EXERCISE OBJECTIVE – Put every line of these records into a Markdown table with the columns "Row" and "Line". Number the rows in order and leave out blank lines.
**** EXCERPTED RECORDS ****
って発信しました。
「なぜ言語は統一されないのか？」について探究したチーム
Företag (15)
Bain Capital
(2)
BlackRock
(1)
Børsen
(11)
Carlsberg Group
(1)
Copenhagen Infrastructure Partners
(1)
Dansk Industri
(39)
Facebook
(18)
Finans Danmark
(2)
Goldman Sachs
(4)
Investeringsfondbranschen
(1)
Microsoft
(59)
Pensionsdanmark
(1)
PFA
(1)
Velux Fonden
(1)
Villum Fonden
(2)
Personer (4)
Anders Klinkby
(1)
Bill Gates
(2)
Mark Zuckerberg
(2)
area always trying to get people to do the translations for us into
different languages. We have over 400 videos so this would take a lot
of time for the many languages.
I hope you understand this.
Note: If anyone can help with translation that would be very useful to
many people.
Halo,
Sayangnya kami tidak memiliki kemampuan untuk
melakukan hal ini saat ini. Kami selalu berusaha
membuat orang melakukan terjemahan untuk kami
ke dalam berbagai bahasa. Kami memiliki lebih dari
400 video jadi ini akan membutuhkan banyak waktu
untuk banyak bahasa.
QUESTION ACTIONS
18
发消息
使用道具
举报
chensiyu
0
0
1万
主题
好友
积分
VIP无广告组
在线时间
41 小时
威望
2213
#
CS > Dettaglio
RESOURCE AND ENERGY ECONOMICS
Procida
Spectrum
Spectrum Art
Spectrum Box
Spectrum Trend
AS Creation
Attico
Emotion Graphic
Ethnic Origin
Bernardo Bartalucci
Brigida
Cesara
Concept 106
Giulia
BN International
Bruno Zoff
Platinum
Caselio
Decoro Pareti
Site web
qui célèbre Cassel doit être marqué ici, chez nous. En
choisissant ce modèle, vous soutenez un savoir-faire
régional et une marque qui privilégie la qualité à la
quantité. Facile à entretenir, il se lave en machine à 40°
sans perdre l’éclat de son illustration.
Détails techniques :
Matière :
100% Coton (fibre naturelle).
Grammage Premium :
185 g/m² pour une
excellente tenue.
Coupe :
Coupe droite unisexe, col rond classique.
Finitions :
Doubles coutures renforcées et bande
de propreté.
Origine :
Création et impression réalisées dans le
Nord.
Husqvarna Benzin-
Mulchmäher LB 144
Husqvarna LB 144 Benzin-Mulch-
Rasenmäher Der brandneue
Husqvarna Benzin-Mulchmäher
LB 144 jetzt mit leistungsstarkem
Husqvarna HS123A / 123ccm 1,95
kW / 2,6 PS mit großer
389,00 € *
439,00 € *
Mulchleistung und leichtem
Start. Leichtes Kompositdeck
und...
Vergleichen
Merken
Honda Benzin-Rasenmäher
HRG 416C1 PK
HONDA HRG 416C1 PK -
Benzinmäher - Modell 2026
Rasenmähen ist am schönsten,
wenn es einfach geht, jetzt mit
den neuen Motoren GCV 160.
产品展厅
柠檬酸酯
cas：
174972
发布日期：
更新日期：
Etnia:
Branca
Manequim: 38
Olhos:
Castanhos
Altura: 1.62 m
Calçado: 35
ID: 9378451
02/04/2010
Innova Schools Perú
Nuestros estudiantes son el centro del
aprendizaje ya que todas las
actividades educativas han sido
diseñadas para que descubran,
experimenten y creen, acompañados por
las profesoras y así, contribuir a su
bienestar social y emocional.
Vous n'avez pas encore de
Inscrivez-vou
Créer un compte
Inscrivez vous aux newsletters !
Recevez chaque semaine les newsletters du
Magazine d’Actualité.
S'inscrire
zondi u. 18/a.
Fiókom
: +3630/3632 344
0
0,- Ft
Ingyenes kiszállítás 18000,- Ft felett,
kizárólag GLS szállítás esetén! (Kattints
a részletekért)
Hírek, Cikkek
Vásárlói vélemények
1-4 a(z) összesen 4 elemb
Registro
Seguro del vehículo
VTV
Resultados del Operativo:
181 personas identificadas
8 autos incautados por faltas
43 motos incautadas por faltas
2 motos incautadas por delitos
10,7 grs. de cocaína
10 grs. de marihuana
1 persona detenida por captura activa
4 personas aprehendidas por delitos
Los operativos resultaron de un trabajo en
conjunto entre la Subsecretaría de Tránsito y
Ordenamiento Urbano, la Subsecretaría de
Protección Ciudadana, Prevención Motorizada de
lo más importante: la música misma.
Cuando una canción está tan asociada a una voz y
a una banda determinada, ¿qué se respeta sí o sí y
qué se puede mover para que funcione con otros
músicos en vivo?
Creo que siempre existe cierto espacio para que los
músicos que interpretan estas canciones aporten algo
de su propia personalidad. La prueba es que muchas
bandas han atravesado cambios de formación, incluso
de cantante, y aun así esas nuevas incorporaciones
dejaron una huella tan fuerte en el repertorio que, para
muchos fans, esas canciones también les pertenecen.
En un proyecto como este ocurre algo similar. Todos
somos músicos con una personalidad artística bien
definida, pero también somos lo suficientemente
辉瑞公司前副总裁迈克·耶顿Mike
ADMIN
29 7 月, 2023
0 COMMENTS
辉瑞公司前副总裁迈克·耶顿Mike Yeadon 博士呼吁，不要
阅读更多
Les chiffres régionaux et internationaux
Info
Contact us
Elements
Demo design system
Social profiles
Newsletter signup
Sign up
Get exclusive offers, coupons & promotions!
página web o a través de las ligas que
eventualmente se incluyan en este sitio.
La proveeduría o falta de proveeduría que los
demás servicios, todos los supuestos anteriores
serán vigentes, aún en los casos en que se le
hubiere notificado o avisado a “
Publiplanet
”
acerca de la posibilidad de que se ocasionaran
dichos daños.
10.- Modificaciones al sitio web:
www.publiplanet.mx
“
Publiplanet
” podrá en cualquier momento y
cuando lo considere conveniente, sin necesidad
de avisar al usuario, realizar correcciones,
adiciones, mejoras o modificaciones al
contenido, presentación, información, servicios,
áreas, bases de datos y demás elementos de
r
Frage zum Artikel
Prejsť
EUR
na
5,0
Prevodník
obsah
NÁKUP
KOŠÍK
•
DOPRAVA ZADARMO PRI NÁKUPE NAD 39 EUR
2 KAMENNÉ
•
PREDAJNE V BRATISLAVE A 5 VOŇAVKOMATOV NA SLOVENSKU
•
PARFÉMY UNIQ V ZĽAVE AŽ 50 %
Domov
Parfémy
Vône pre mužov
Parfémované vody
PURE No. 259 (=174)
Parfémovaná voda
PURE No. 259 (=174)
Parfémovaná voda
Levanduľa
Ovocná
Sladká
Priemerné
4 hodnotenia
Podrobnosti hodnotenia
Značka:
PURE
****
THE COMPLETED TASK –
| Row | Line |
|---|---|
| 1 | って発信しました。 |
| 2 | 「なぜ言語は統一されないのか？」について探究したチーム |
| 3 | Företag (15) |
| 4 | Bain Capital |
| 5 | (2) |
| 6 | BlackRock |
| 7 | (1) |
| 8 | Børsen |
| 9 | (11) |
| 10 | Carlsberg Group |
| 11 | (1) |
| 12 | Copenhagen Infrastructure Partners |
| 13 | (1) |
| 14 | Dansk Industri |
| 15 | (39) |
| 16 | Facebook |
| 17 | (18) |
| 18 | Finans Danmark |
| 19 | (2) |
| 20 | Goldman Sachs |
| 21 | (4) |
| 22 | Investeringsfondbranschen |
| 23 | (1) |
| 24 | Microsoft |
| 25 | (59) |
| 26 | Pensionsdanmark |
| 27 | (1) |
| 28 | PFA |
| 29 | (1) |
| 30 | Velux Fonden |
| 31 | (1) |
| 32 | Villum Fonden |
| 33 | (2) |
| 34 | Personer (4) |
| 35 | Anders Klinkby |
| 36 | (1) |
| 37 | Bill Gates |
| 38 | (2) |
| 39 | Mark Zuckerberg |
| 40 | (2) |
| 41 | area always trying to get people to do the translations for us into |
| 42 | different languages. We have over 400 videos so this would take a lot |
| 43 | of time for the many languages. |
| 44 | I hope you understand this. |
| 45 | Note: If anyone can help with translation that would be very useful to |
| 46 | many people. |
| 47 | Halo, |
| 48 | Sayangnya kami tidak memiliki kemampuan untuk |
| 49 | melakukan hal ini saat ini. Kami selalu berusaha |
| 50 | membuat orang melakukan terjemahan untuk kami |
| 51 | ke dalam berbagai bahasa. Kami memiliki lebih dari |
| 52 | 400 video jadi ini akan membutuhkan banyak waktu |
| 53 | untuk banyak bahasa. |
| 54 | QUESTION ACTIONS |
| 55 | 18 |
| 56 | 发消息 |
| 57 | 使用道具 |
| 58 | 举报 |
| 59 | chensiyu |
| 60 | 0 |
| 61 | 0 |
| 62 | 1万 |
| 63 | 主题 |
| 64 | 好友 |
| 65 | 积分 |
| 66 | VIP无广告组 |
| 67 | 在线时间 |
| 68 | 41 小时 |
| 69 | 威望 |
| 70 | 2213 |
| 71 | # |
| 72 | CS > Dettaglio |
| 73 | RESOURCE AND ENERGY ECONOMICS |
| 74 | Procida |
| 75 | Spectrum |
| 76 | Spectrum Art |
| 77 | Spectrum Box |
| 78 | Spectrum Trend |
| 79 | AS Creation |
| 80 | Attico |
| 81 | Emotion Graphic |
| 82 | Ethnic Origin |
| 83 | Bernardo Bartalucci |
| 84 | Brigida |
| 85 | Cesara |
| 86 | Concept 106 |
| 87 | Giulia |
| 88 | BN International |
| 89 | Bruno Zoff |
| 90 | Platinum |
| 91 | Caselio |
| 92 | Decoro Pareti |
| 93 | Site web |
| 94 | qui célèbre Cassel doit être marqué ici, chez nous. En |
| 95 | choisissant ce modèle, vous soutenez un savoir-faire |
| 96 | régional et une marque qui privilégie la qualité à la |
| 97 | quantité. Facile à entretenir, il se lave en machine à 40° |
| 98 | sans perdre l’éclat de son illustration. |
| 99 | Détails techniques : |
| 100 | Matière : |
| 101 | 100% Coton (fibre naturelle). |
| 102 | Grammage Premium : |
| 103 | 185 g/m² pour une |
| 104 | excellente tenue. |
| 105 | Coupe : |
| 106 | Coupe droite unisexe, col rond classique. |
| 107 | Finitions : |
| 108 | Doubles coutures renforcées et bande |
| 109 | de propreté. |
| 110 | Origine : |
| 111 | Création et impression réalisées dans le |
| 112 | Nord. |
| 113 | Husqvarna Benzin- |
| 114 | Mulchmäher LB 144 |
| 115 | Husqvarna LB 144 Benzin-Mulch- |
| 116 | Rasenmäher Der brandneue |
| 117 | Husqvarna Benzin-Mulchmäher |
| 118 | LB 144 jetzt mit leistungsstarkem |
| 119 | Husqvarna HS123A / 123ccm 1,95 |
| 120 | kW / 2,6 PS mit großer |
| 121 | 389,00 € * |
| 122 | 439,00 € * |
| 123 | Mulchleistung und leichtem |
| 124 | Start. Leichtes Kompositdeck |
| 125 | und... |
| 126 | Vergleichen |
| 127 | Merken |
| 128 | Honda Benzin-Rasenmäher |
| 129 | HRG 416C1 PK |
| 130 | HONDA HRG 416C1 PK - |
| 131 | Benzinmäher - Modell 2026 |
| 132 | Rasenmähen ist am schönsten, |
| 133 | wenn es einfach geht, jetzt mit |
| 134 | den neuen Motoren GCV 160. |
| 135 | 产品展厅 |
| 136 | 柠檬酸酯 |
| 137 | cas： |
| 138 | 174972 |
| 139 | 发布日期： |
| 140 | 更新日期： |
| 141 | Etnia: |
| 142 | Branca |
| 143 | Manequim: 38 |
| 144 | Olhos: |
| 145 | Castanhos |
| 146 | Altura: 1.62 m |
| 147 | Calçado: 35 |
| 148 | ID: 9378451 |
| 149 | 02/04/2010 |
| 150 | Innova Schools Perú |
| 151 | Nuestros estudiantes son el centro del |
| 152 | aprendizaje ya que todas las |
| 153 | actividades educativas han sido |
| 154 | diseñadas para que descubran, |
| 155 | experimenten y creen, acompañados por |
| 156 | las profesoras y así, contribuir a su |
| 157 | bienestar social y emocional. |
| 158 | Vous n'avez pas encore de |
| 159 | Inscrivez-vou |
| 160 | Créer un compte |
| 161 | Inscrivez vous aux newsletters ! |
| 162 | Recevez chaque semaine les newsletters du |
| 163 | Magazine d’Actualité. |
| 164 | S'inscrire |
| 165 | zondi u. 18/a. |
| 166 | Fiókom |
| 167 | : +3630/3632 344 |
| 168 | 0 |
| 169 | 0,- Ft |
| 170 | Ingyenes kiszállítás 18000,- Ft felett, |
| 171 | kizárólag GLS szállítás esetén! (Kattints |
| 172 | a részletekért) |
| 173 | Hírek, Cikkek |
| 174 | Vásárlói vélemények |
| 175 | 1-4 a(z) összesen 4 elemb |
| 176 | Registro |
| 177 | Seguro del vehículo |
| 178 | VTV |
| 179 | Resultados del Operativo: |
| 180 | 181 personas identificadas |
| 181 | 8 autos incautados por faltas |
| 182 | 43 motos incautadas por faltas |
| 183 | 2 motos incautadas por delitos |
| 184 | 10,7 grs. de cocaína |
| 185 | 10 grs. de marihuana |
| 186 | 1 persona detenida por captura activa |
| 187 | 4 personas aprehendidas por delitos |
| 188 | Los operativos resultaron de un trabajo en |
| 189 | conjunto entre la Subsecretaría de Tránsito y |
| 190 | Ordenamiento Urbano, la Subsecretaría de |
| 191 | Protección Ciudadana, Prevención Motorizada de |
| 192 | lo más importante: la música misma. |
| 193 | Cuando una canción está tan asociada a una voz y |
| 194 | a una banda determinada, ¿qué se respeta sí o sí y |
| 195 | qué se puede mover para que funcione con otros |
| 196 | músicos en vivo? |
| 197 | Creo que siempre existe cierto espacio para que los |
| 198 | músicos que interpretan estas canciones aporten algo |
| 199 | de su propia personalidad. La prueba es que muchas |
| 200 | bandas han atravesado cambios de formación, incluso |
| 201 | de cantante, y aun así esas nuevas incorporaciones |
| 202 | dejaron una huella tan fuerte en el repertorio que, para |
| 203 | muchos fans, esas canciones también les pertenecen. |
| 204 | En un proyecto como este ocurre algo similar. Todos |
| 205 | somos músicos con una personalidad artística bien |
| 206 | definida, pero también somos lo suficientemente |
| 207 | 辉瑞公司前副总裁迈克·耶顿Mike |
| 208 | ADMIN |
| 209 | 29 7 月, 2023 |
| 210 | 0 COMMENTS |
| 211 | 辉瑞公司前副总裁迈克·耶顿Mike Yeadon 博士呼吁，不要 |
| 212 | 阅读更多 |
| 213 | Les chiffres régionaux et internationaux |
| 214 | Info |
| 215 | Contact us |
| 216 | Elements |
| 217 | Demo design system |
| 218 | Social profiles |
| 219 | Newsletter signup |
| 220 | Sign up |
| 221 | Get exclusive offers, coupons & promotions! |
| 222 | página web o a través de las ligas que |
| 223 | eventualmente se incluyan en este sitio. |
| 224 | La proveeduría o falta de proveeduría que los |
| 225 | demás servicios, todos los supuestos anteriores |
| 226 | serán vigentes, aún en los casos en que se le |
| 227 | hubiere notificado o avisado a “ |
| 228 | Publiplanet |
| 229 | ” |
| 230 | acerca de la posibilidad de que se ocasionaran |
| 231 | dichos daños. |
| 232 | 10.- Modificaciones al sitio web: |
| 233 | www.publiplanet.mx |
| 234 | “ |
| 235 | Publiplanet |
| 236 | ” podrá en cualquier momento y |
| 237 | cuando lo considere conveniente, sin necesidad |
| 238 | de avisar al usuario, realizar correcciones, |
| 239 | adiciones, mejoras o modificaciones al |
| 240 | contenido, presentación, información, servicios, |
| 241 | áreas, bases de datos y demás elementos de |
| 242 | r |
| 243 | Frage zum Artikel |
| 244 | Prejsť |
| 245 | EUR |
| 246 | na |
| 247 | 5,0 |
| 248 | Prevodník |
| 249 | obsah |
| 250 | NÁKUP |
| 251 | KOŠÍK |
| 252 | • |
| 253 | DOPRAVA ZADARMO PRI NÁKUPE NAD 39 EUR |
| 254 | 2 KAMENNÉ |
| 255 | • |
| 256 | PREDAJNE V BRATISLAVE A 5 VOŇAVKOMATOV NA SLOVENSKU |
| 257 | • |
| 258 | PARFÉMY UNIQ V ZĽAVE AŽ 50 % |
| 259 | Domov |
| 260 | Parfémy |
| 261 | Vône pre mužov |
| 262 | Parfémované vody |
| 263 | PURE No. 259 (=174) |
| 264 | Parfémovaná voda |
| 265 | PURE No. 259 (=174) |
| 266 | Parfémovaná voda |
| 267 | Levanduľa |
| 268 | Ovocná |
| 269 | Sladká |
| 270 | Priemerné |
| 271 | 4 hodnotenia |
| 272 | Podrobnosti hodnotenia |
| 273 | Značka: |
| 274 | PURE |